Trivially, assume a virus writer has 100 bytes of code and 50 bytes of data. To make two virus instances different, the writer might distribute the first version as 100 bytes of code followed by all 50 bytes of data. A second version could be 99 bytes of code, a jump instruction, 50 bytes of data, and the last byte of code. Other versions are 98 code bytes jumping to the last two, 97 and three, and so forth. Just by moving pieces around, the virus writer can create enough different appearances to fool simple virus scanners. Once the scanner writers became aware of these kinds of tricks, however, they refined their signature definitions.

A simple variety of polymorphic virus uses encryption under various keys to make the stored form of the virus different. These are sometimes called encrypting viruses.

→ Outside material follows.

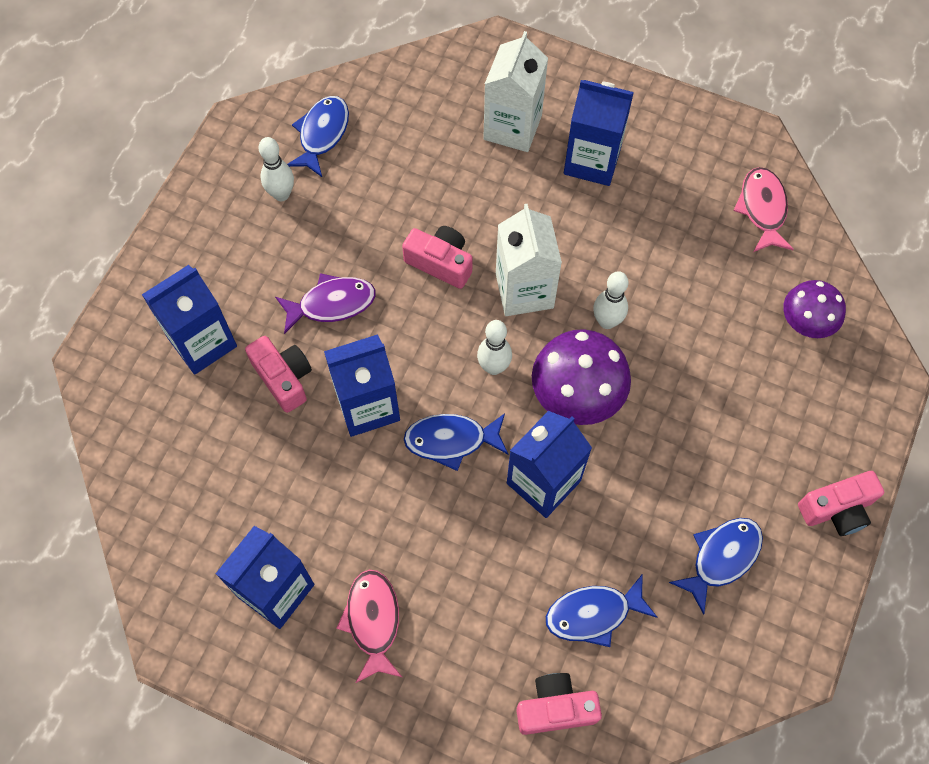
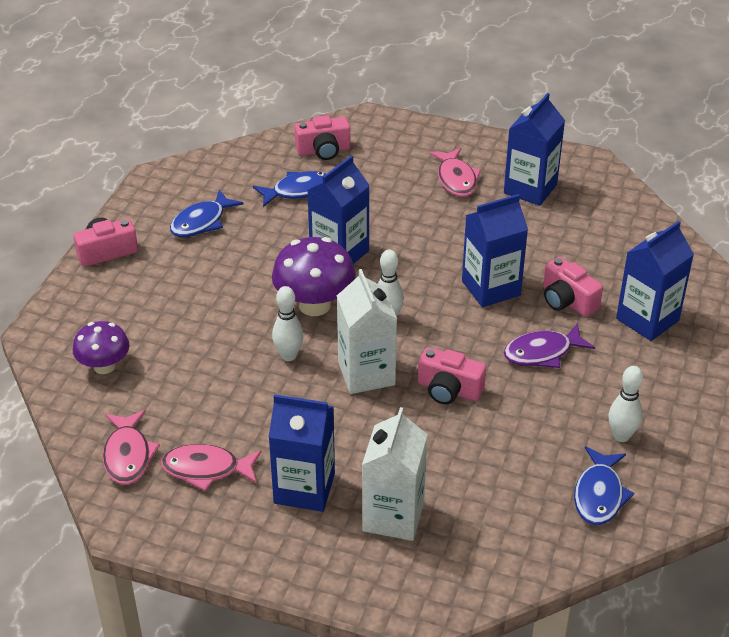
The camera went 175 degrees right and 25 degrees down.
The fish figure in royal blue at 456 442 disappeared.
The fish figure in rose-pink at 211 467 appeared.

This type of virus must contain three distinct parts: a decryption key, the (encrypted) object code of the virus, and the (unencrypted) object code of the decryption routine. For these viruses, the decryption routine itself, or a call to a decryption library routine, must be in the clear so that becomes the signature.

To avoid detection, not every copy of a polymorphic virus has to differ from every other copy. If the virus changes occasionally, not every copy will match a signature of every other copy.